**Task statement**
Whatever precedes the line containing "component to add to your website." is not copied; that line and every line after it through the final one below are copied exactly, except pictures.
= Beginning of Section =
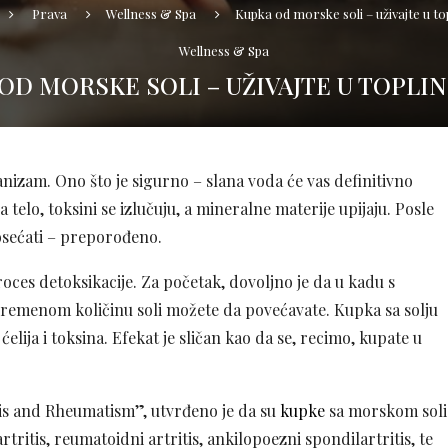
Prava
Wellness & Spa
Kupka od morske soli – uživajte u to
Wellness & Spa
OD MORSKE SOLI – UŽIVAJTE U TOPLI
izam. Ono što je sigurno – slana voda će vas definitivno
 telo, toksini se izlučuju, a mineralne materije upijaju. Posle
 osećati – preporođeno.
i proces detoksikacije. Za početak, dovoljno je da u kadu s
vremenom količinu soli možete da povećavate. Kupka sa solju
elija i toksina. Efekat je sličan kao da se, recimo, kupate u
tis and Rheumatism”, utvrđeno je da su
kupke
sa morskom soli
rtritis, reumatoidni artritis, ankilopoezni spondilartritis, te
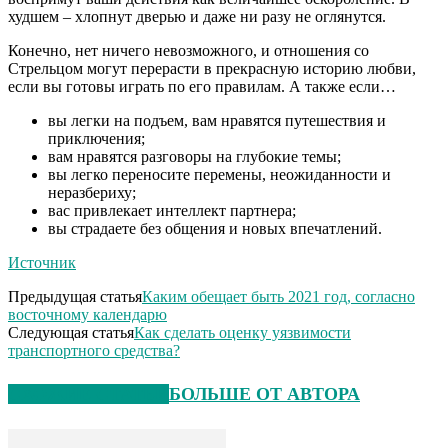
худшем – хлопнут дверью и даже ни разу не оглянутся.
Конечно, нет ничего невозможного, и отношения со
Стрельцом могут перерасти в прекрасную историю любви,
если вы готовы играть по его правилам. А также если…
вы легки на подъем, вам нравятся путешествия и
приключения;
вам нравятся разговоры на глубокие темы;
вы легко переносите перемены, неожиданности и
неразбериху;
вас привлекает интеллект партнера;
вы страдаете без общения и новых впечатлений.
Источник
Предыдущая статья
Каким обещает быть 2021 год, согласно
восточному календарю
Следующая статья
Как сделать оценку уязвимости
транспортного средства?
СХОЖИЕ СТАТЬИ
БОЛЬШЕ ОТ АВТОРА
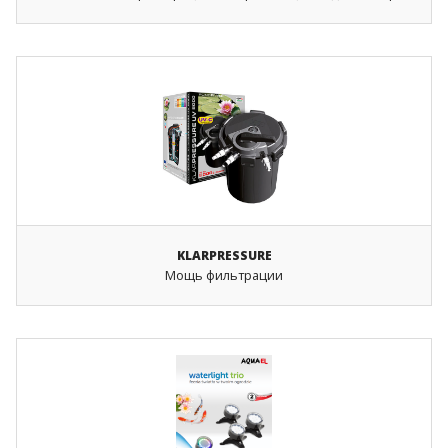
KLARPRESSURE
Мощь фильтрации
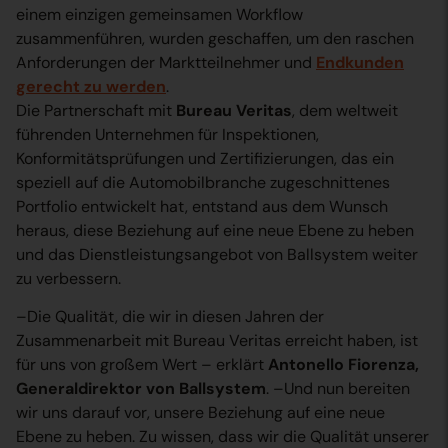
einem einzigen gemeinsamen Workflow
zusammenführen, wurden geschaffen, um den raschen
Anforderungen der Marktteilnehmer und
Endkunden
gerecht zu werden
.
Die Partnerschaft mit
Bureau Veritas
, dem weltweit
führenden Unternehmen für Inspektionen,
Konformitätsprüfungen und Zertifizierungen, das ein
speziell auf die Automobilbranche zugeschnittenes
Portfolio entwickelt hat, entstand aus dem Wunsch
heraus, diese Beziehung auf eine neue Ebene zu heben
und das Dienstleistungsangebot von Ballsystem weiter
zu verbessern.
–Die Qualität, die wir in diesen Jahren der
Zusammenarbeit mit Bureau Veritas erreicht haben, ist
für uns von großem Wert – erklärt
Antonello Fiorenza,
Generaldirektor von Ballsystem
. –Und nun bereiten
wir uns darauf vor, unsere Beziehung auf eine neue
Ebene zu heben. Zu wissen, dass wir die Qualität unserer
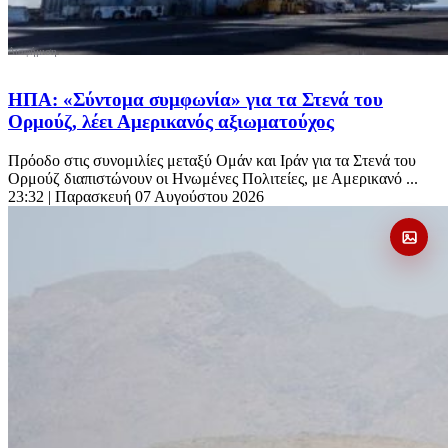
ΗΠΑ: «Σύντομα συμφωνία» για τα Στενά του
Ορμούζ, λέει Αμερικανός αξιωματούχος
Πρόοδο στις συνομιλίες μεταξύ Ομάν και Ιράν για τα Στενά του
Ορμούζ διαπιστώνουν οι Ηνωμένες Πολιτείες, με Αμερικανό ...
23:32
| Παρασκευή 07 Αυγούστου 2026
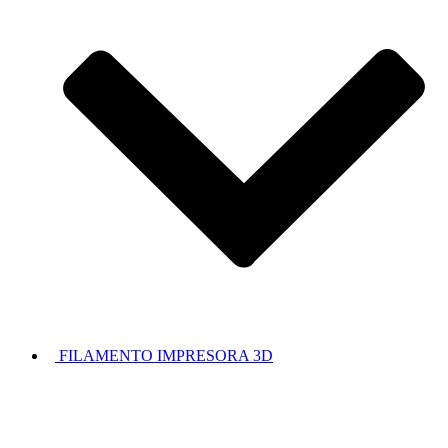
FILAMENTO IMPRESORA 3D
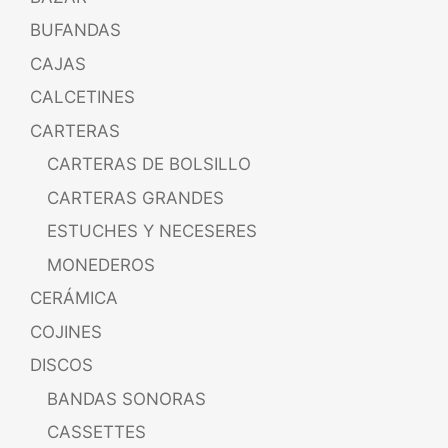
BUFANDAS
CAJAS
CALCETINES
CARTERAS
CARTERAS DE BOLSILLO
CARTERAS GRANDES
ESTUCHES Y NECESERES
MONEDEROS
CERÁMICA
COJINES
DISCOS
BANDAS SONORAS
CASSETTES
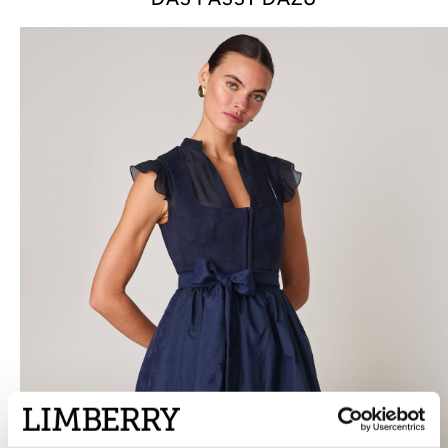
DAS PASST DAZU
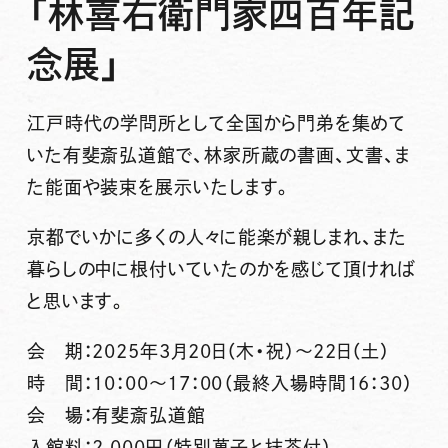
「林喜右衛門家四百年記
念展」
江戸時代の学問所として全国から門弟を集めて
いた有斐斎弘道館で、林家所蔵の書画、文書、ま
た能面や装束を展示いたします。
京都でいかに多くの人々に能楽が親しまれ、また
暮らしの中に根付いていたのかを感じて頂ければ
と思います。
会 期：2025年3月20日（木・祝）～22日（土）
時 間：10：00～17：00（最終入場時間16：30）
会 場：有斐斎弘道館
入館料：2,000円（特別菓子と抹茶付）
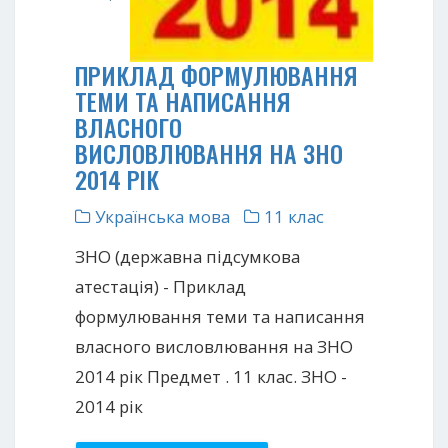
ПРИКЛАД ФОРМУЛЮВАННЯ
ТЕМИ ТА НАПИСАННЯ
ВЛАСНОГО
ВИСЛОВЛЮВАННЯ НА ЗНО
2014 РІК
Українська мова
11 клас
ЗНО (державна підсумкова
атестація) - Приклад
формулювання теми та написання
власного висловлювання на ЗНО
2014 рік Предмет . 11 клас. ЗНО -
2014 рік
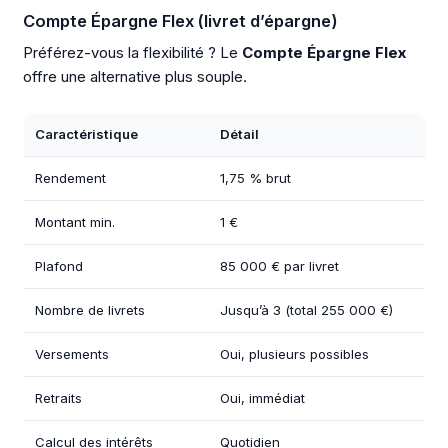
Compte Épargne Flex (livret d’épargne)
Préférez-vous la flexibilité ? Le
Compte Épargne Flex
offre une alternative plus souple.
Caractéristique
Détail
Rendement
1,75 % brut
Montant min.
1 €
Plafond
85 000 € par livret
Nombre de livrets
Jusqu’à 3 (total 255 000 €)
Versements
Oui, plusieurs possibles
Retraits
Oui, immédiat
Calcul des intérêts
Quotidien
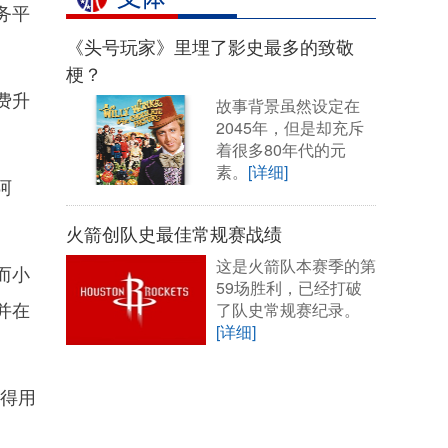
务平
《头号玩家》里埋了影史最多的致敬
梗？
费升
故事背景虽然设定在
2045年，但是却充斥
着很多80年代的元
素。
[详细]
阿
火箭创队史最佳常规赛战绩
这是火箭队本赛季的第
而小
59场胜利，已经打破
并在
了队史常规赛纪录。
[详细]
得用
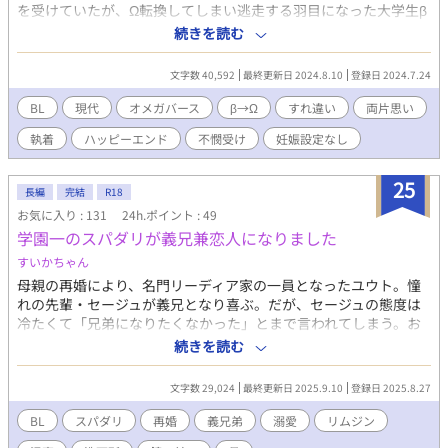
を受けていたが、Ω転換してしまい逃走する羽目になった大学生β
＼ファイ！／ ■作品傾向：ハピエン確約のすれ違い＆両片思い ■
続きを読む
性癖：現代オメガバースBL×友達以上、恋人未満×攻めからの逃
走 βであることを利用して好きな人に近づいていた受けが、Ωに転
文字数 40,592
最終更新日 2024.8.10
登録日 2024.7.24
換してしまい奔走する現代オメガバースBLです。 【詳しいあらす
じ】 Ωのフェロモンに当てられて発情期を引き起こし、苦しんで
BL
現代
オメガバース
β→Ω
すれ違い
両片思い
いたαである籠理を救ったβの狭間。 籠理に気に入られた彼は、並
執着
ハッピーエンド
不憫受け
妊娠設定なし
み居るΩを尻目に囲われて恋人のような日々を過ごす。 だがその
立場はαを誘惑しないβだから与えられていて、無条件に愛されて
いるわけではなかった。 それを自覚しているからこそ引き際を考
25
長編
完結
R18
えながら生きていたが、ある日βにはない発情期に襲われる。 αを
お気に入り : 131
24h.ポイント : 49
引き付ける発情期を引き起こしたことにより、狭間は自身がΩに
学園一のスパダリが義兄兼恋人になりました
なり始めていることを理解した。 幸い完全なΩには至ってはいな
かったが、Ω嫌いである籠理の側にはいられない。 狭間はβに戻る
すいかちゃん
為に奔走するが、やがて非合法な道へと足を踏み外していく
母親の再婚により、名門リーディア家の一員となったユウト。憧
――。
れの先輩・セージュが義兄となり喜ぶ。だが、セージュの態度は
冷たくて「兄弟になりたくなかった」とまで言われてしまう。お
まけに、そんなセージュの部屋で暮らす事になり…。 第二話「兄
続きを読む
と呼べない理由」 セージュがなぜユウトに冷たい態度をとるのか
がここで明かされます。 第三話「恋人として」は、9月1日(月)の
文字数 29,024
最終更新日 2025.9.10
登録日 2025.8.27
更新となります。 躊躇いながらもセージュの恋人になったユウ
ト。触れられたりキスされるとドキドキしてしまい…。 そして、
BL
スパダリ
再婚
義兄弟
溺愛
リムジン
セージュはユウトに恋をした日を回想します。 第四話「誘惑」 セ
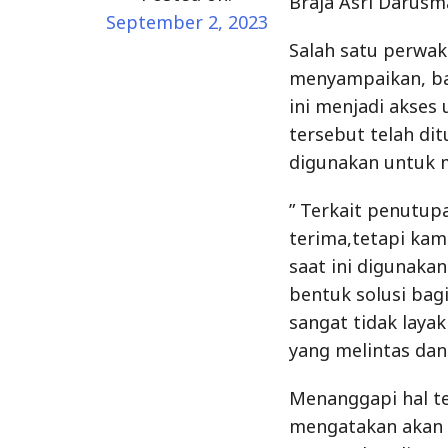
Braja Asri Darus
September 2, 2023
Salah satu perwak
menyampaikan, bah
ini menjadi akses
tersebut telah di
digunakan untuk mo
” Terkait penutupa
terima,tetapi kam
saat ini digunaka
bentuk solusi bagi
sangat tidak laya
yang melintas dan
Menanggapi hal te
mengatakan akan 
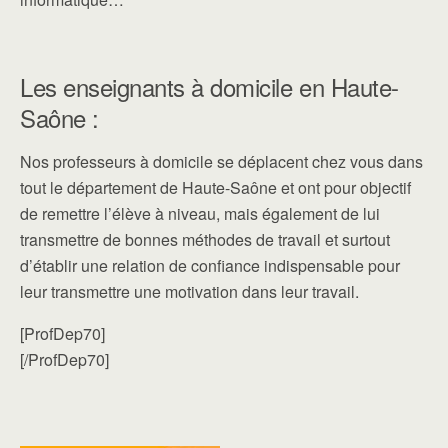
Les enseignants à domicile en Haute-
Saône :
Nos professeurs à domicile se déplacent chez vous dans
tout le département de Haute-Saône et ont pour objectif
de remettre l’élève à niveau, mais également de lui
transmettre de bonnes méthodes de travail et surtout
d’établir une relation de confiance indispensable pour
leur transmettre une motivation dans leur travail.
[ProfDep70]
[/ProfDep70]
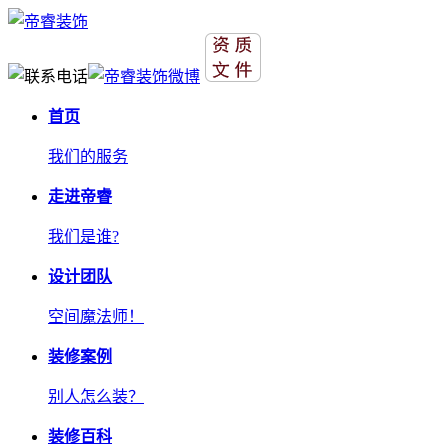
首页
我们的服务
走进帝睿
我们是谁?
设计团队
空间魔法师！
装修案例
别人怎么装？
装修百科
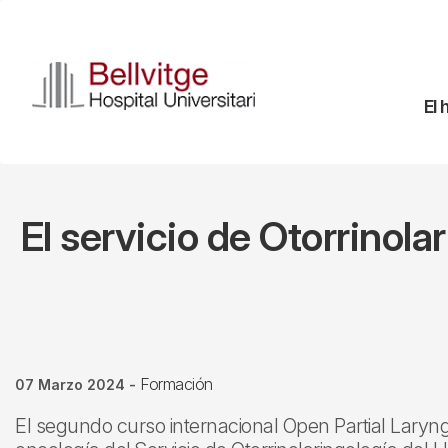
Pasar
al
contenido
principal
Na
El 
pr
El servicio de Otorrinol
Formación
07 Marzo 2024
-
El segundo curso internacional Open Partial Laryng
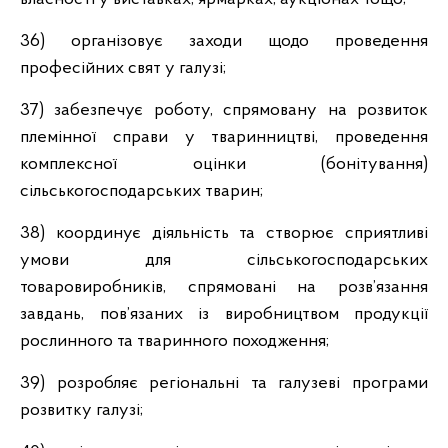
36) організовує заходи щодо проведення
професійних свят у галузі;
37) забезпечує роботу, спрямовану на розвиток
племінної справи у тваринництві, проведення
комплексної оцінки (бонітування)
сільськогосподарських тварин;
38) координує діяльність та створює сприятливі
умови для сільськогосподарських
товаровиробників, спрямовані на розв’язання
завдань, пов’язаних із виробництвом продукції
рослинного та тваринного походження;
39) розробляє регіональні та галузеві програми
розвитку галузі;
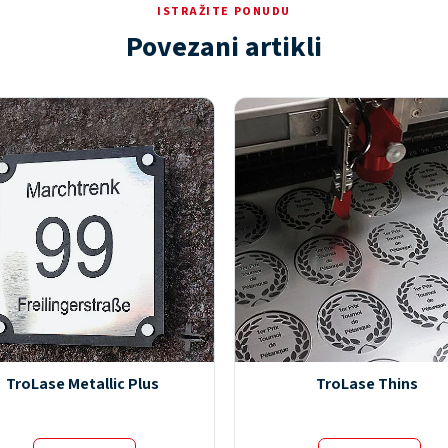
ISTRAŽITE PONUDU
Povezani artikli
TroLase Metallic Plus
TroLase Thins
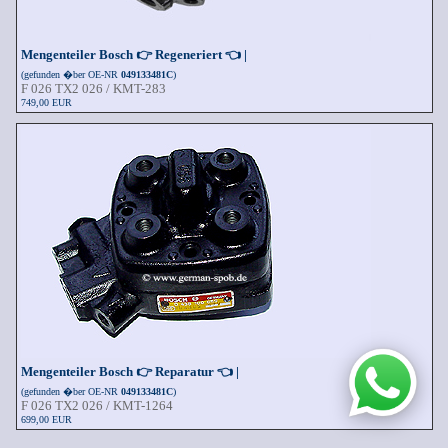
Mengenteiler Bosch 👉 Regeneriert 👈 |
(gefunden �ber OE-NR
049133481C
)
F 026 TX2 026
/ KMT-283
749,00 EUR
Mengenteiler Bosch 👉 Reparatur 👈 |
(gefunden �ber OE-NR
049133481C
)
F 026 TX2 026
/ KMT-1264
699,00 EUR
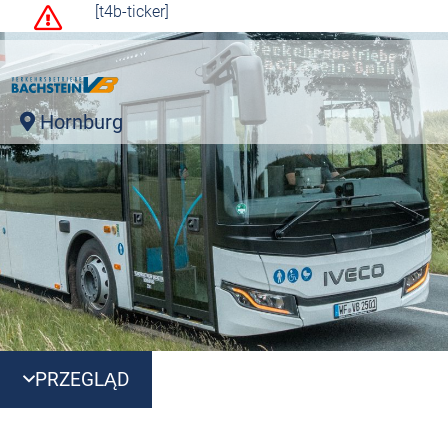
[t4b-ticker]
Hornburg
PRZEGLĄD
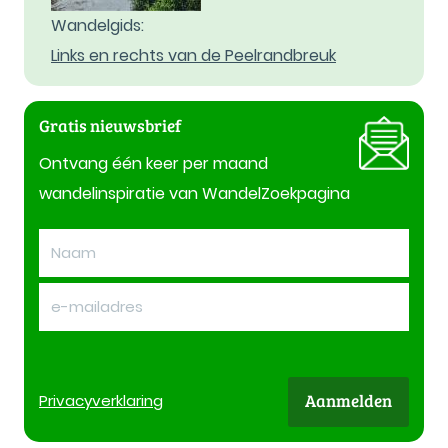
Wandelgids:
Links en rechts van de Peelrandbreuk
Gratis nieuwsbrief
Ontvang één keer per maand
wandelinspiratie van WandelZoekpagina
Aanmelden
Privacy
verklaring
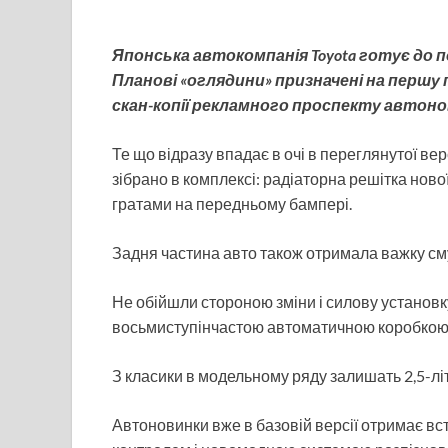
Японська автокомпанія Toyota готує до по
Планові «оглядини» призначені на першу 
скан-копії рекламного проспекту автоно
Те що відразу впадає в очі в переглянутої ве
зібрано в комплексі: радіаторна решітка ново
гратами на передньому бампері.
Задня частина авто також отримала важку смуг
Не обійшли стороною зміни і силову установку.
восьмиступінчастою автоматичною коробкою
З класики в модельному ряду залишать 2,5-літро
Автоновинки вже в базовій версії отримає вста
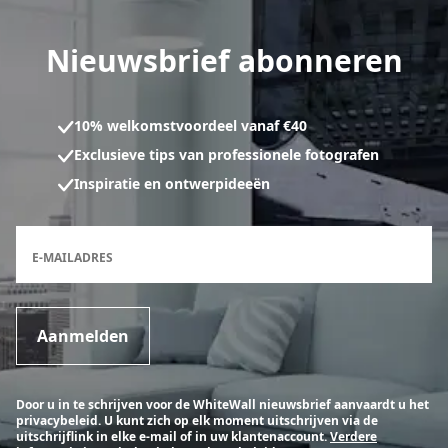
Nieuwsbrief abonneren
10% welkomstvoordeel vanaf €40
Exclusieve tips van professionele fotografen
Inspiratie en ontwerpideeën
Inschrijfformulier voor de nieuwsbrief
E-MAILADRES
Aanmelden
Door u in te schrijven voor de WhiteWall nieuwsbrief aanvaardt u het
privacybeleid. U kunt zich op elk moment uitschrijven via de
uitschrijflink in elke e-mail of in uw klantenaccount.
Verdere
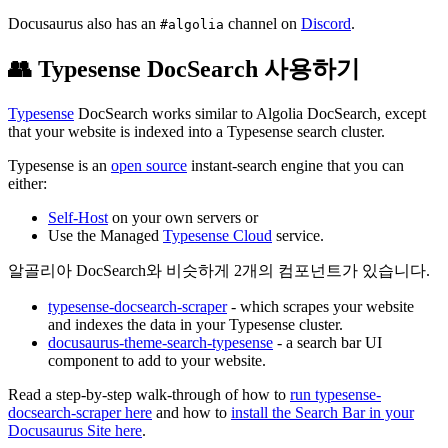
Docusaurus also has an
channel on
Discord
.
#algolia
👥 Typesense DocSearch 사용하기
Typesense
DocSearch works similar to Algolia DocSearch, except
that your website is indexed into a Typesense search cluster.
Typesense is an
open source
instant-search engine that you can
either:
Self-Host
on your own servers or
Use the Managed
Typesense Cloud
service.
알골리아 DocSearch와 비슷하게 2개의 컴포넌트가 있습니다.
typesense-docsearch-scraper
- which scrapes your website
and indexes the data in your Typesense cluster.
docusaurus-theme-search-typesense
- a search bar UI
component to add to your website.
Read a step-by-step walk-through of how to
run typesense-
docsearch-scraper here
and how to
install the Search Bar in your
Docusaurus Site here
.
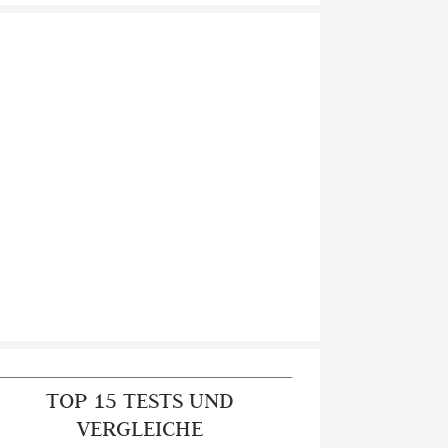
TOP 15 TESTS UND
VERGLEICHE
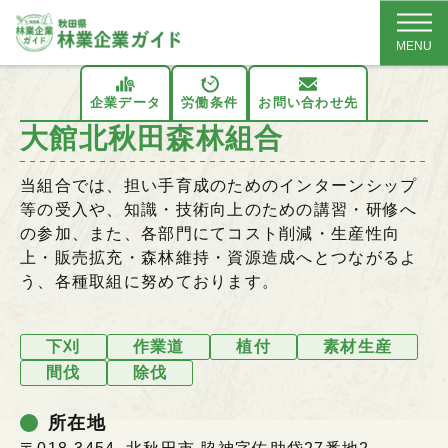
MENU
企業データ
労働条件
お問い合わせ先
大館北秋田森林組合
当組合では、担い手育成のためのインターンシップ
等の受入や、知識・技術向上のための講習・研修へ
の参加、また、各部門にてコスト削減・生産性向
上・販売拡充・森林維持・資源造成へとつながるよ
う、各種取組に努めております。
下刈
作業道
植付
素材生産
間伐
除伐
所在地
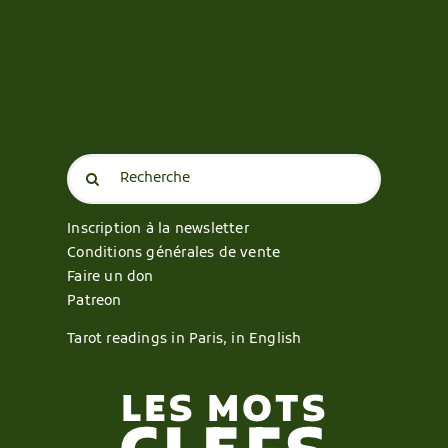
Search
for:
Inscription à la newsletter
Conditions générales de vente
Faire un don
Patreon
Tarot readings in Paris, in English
= End of Section =
**Solution**
component to add to your website.
Read a step-by-step walk-through of how to
run typesense-
docsearch-scraper here
and how to
install the Search Bar in your
Docusaurus Site here
.
TOP 15 TESTS UND
VERGLEICHE
MENU
企業データ
労働条件
お問い合わせ先
大館北秋田森林組合
当組合では、担い手育成のためのインターンシップ
等の受入や、知識・技術向上のための講習・研修へ
の参加、また、各部門にてコスト削減・生産性向
上・販売拡充・森林維持・資源造成へとつながるよ
う、各種取組に努めております。
下刈
作業道
植付
素材生産
間伐
除伐
所在地
Search
for:
Inscription à la newsletter
Conditions générales de vente
Faire un don
Patreon
Tarot readings in Paris, in English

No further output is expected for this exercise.